INPUT MATERIAL below:

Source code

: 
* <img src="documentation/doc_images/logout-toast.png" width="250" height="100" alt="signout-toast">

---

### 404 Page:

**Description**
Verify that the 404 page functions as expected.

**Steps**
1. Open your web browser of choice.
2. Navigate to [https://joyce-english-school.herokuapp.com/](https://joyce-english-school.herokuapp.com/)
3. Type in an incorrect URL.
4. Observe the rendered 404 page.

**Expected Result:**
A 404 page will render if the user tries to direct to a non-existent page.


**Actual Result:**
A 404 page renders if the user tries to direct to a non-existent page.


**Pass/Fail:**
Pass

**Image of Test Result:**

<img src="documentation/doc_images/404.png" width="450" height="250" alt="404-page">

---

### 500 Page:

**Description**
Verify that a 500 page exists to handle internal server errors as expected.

End of INPUT MATERIAL.

◆ TASK BRIEF: Please reproduce all of the records above verbatim, with every line unchanged.

◆ EXERCISE RESULT:
Source code

: 
* <img src="documentation/doc_images/logout-toast.png" width="250" height="100" alt="signout-toast">

---

### 404 Page:

**Description**
Verify that the 404 page functions as expected.

**Steps**
1. Open your web browser of choice.
2. Navigate to [https://joyce-english-school.herokuapp.com/](https://joyce-english-school.herokuapp.com/)
3. Type in an incorrect URL.
4. Observe the rendered 404 page.

**Expected Result:**
A 404 page will render if the user tries to direct to a non-existent page.


**Actual Result:**
A 404 page renders if the user tries to direct to a non-existent page.


**Pass/Fail:**
Pass

**Image of Test Result:**

<img src="documentation/doc_images/404.png" width="450" height="250" alt="404-page">

---

### 500 Page:

**Description**
Verify that a 500 page exists to handle internal server errors as expected.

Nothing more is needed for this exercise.